PROBLEM DETAILS - Look for the string "essential" in the listing below, then copy every line that has it.

···

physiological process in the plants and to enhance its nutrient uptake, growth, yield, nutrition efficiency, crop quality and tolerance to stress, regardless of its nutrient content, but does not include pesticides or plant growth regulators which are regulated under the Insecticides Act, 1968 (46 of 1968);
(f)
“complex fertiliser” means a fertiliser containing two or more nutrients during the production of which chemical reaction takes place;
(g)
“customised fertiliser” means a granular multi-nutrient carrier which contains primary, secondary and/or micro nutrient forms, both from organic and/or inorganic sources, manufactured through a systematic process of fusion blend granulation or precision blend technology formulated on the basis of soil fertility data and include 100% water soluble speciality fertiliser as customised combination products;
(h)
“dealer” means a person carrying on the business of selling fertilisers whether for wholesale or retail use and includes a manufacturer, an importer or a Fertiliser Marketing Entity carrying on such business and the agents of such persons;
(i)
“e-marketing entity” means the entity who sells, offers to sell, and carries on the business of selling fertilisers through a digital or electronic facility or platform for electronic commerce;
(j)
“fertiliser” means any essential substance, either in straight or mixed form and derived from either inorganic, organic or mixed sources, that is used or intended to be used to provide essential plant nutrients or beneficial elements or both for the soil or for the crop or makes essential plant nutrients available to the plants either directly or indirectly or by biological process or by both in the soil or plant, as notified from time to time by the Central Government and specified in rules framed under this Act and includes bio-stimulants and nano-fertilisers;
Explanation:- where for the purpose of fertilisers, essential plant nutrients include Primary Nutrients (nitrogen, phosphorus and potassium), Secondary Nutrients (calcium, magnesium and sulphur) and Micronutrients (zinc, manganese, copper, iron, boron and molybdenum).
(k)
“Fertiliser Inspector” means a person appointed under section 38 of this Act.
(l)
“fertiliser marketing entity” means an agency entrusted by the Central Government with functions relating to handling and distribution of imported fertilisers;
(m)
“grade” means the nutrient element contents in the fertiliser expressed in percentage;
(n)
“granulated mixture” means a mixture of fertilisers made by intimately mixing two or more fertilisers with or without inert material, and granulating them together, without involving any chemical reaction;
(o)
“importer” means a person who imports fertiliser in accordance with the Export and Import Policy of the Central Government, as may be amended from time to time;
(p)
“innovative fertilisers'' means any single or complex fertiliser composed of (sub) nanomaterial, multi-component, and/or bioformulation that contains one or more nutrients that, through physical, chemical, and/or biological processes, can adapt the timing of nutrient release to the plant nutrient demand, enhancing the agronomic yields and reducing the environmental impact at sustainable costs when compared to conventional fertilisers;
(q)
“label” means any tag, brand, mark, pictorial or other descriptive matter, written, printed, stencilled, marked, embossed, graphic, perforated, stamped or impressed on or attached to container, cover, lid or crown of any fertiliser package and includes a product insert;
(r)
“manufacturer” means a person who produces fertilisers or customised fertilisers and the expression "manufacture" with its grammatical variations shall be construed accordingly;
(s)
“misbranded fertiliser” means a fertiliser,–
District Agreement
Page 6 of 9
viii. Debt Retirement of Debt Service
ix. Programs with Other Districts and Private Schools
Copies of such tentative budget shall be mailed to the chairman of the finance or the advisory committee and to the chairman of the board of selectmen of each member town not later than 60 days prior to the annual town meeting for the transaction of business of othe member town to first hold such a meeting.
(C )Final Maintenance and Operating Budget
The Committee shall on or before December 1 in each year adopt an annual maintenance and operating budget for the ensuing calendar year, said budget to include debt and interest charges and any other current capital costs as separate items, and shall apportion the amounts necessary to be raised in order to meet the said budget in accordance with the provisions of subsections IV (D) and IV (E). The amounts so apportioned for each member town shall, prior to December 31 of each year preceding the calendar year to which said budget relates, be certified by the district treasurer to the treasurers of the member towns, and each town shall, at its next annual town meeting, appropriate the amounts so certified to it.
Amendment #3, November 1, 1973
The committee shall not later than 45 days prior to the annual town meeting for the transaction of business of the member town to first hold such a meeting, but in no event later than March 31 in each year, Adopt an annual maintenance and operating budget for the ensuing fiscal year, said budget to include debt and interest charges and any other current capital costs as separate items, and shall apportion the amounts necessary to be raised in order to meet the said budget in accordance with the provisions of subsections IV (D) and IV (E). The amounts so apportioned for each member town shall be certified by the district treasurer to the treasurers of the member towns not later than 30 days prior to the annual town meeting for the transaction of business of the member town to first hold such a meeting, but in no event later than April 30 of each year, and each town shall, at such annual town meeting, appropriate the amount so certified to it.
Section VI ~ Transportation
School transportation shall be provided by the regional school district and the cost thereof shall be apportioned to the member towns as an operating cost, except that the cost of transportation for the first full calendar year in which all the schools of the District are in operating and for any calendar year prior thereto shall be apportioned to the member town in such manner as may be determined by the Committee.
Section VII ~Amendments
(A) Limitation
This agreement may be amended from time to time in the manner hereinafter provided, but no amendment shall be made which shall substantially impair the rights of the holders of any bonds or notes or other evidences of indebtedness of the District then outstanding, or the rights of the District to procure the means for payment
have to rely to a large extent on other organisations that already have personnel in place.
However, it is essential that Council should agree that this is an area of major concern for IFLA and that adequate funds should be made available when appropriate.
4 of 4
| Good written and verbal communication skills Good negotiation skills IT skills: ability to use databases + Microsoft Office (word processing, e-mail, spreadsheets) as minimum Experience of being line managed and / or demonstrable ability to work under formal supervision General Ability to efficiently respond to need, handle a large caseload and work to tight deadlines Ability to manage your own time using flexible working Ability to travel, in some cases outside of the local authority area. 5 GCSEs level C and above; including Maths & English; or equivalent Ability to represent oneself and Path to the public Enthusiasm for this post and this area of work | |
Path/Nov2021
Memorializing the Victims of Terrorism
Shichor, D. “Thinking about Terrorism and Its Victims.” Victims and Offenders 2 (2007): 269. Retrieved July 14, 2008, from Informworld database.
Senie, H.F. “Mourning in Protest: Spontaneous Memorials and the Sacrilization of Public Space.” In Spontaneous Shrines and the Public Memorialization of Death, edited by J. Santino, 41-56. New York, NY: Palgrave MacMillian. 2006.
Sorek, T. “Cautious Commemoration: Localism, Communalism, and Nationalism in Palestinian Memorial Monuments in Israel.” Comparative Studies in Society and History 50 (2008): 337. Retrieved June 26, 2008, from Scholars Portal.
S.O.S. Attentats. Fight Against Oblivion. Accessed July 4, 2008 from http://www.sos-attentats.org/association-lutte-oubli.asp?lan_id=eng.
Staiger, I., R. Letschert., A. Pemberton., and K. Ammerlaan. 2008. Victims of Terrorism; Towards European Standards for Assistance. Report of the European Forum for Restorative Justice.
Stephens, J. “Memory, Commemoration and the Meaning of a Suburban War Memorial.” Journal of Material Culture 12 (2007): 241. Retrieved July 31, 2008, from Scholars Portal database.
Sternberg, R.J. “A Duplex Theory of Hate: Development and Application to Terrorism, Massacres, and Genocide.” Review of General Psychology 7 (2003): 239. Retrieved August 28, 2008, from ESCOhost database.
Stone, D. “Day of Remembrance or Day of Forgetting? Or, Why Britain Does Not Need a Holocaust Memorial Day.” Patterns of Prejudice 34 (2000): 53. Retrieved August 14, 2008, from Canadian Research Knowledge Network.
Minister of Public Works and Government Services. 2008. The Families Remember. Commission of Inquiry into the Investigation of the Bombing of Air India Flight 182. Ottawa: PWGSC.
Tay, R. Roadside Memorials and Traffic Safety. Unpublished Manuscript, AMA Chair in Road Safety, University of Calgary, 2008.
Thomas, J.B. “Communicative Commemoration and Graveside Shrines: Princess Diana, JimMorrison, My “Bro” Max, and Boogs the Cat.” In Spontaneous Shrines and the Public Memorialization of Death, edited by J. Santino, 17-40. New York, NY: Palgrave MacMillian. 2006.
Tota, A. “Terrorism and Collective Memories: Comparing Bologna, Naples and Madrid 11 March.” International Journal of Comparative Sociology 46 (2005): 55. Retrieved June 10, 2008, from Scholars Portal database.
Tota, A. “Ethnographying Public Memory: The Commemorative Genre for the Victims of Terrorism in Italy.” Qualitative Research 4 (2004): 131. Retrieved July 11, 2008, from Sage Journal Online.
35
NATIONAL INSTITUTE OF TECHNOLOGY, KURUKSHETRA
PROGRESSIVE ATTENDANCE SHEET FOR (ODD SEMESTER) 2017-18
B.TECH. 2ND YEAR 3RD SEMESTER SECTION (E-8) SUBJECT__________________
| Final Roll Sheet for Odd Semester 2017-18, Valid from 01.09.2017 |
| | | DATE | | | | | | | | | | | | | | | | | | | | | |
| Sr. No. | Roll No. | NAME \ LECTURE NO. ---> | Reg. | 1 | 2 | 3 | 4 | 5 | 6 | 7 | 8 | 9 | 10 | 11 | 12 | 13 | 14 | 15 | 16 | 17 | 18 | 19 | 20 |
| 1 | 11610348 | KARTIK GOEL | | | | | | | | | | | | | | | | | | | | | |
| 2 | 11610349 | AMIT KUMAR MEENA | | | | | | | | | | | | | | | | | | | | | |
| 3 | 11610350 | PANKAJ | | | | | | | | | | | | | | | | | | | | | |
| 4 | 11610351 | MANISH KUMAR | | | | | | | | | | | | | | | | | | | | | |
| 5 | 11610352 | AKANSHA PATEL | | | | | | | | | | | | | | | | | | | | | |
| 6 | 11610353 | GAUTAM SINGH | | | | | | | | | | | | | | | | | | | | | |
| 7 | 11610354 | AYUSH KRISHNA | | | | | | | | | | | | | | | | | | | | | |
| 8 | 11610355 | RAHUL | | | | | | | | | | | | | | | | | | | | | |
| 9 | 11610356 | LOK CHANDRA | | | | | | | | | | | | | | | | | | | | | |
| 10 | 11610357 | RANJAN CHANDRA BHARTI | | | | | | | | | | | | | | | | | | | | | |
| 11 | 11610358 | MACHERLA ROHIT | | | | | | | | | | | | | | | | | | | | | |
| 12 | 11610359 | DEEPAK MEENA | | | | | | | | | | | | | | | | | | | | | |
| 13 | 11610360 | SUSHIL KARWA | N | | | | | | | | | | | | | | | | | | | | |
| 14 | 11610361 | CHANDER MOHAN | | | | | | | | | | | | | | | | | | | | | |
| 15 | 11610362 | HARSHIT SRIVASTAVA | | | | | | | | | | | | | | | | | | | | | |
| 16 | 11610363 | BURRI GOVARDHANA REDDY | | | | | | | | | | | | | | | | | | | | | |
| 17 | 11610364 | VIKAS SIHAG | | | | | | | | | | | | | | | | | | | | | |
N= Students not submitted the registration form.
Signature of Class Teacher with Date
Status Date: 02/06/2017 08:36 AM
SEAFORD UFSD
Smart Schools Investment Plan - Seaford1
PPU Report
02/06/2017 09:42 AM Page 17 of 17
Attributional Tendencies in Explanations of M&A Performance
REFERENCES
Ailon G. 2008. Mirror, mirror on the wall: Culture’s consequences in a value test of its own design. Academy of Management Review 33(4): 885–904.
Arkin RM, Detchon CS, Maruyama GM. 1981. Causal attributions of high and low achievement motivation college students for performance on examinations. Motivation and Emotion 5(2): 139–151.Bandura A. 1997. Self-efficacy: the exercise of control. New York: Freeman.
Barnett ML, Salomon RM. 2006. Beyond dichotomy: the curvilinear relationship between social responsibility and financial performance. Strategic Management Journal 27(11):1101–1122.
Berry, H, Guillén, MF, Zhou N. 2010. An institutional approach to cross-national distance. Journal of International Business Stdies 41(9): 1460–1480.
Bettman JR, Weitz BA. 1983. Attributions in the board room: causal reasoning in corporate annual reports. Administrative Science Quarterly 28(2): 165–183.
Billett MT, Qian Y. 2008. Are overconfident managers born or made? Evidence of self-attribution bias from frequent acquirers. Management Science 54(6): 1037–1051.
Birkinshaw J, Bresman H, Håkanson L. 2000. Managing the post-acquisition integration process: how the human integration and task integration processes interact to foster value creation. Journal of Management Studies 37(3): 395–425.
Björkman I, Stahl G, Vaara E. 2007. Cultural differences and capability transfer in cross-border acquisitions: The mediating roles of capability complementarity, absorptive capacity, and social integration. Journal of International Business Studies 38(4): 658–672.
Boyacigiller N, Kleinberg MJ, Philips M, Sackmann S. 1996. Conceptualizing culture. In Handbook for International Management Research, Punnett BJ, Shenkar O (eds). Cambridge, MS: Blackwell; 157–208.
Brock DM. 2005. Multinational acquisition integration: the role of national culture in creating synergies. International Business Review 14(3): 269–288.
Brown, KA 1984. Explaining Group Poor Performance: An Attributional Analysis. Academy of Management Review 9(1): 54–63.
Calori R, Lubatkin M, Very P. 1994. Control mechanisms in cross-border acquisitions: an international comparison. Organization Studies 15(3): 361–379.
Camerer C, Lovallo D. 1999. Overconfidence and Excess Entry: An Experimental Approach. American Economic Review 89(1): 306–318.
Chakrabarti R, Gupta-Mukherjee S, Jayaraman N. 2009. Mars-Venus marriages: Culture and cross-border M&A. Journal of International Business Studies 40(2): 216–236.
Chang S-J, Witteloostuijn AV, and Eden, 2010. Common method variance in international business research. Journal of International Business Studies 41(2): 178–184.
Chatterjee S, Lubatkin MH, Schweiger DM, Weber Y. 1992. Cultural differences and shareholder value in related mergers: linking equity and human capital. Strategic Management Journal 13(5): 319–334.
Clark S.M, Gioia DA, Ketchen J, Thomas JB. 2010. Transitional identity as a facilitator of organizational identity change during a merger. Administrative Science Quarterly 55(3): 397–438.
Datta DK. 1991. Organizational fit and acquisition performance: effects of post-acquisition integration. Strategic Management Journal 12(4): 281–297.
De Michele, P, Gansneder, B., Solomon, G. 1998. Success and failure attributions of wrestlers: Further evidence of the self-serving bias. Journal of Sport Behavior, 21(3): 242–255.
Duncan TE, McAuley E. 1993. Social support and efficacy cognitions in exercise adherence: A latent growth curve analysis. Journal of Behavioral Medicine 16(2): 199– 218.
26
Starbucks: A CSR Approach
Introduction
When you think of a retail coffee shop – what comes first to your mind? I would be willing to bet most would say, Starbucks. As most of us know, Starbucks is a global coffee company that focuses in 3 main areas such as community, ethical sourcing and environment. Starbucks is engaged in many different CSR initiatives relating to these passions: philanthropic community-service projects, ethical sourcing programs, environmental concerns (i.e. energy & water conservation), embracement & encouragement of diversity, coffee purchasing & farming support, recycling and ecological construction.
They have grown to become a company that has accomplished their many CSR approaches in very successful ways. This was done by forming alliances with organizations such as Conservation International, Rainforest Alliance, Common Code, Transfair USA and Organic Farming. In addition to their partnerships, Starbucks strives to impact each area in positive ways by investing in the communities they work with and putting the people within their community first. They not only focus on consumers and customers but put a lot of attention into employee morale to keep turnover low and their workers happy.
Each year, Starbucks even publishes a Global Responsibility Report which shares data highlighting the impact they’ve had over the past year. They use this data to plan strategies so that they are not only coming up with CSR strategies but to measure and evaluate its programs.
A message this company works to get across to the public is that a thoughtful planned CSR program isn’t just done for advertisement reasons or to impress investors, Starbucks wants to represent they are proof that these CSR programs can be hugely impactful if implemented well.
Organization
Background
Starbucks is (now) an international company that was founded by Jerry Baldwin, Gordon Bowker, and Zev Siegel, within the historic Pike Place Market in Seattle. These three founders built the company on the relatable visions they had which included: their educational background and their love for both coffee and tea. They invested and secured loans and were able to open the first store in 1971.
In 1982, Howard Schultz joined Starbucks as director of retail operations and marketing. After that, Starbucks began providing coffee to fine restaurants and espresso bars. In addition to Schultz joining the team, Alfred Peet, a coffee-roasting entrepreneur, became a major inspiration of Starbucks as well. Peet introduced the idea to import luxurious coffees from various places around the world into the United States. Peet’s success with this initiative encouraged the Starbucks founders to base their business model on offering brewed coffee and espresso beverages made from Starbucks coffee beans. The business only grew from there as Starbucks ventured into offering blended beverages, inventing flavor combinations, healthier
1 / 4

···

SOLVED PROBLEM -
“fertiliser” means any essential substance, either in straight or mixed form and derived from either inorganic, organic or mixed sources, that is used or intended to be used to provide essential plant nutrients or beneficial elements or both for the soil or for the crop or makes essential plant nutrients available to the plants either directly or indirectly or by biological process or by both in the soil or plant, as notified from time to time by the Central Government and specified in rules framed under this Act and includes bio-stimulants and nano-fertilisers;
Explanation:- where for the purpose of fertilisers, essential plant nutrients include Primary Nutrients (nitrogen, phosphorus and potassium), Secondary Nutrients (calcium, magnesium and sulphur) and Micronutrients (zinc, manganese, copper, iron, boron and molybdenum).
However, it is essential that Council should agree that this is an area of major concern for IFLA and that adequate funds should be made available when appropriate.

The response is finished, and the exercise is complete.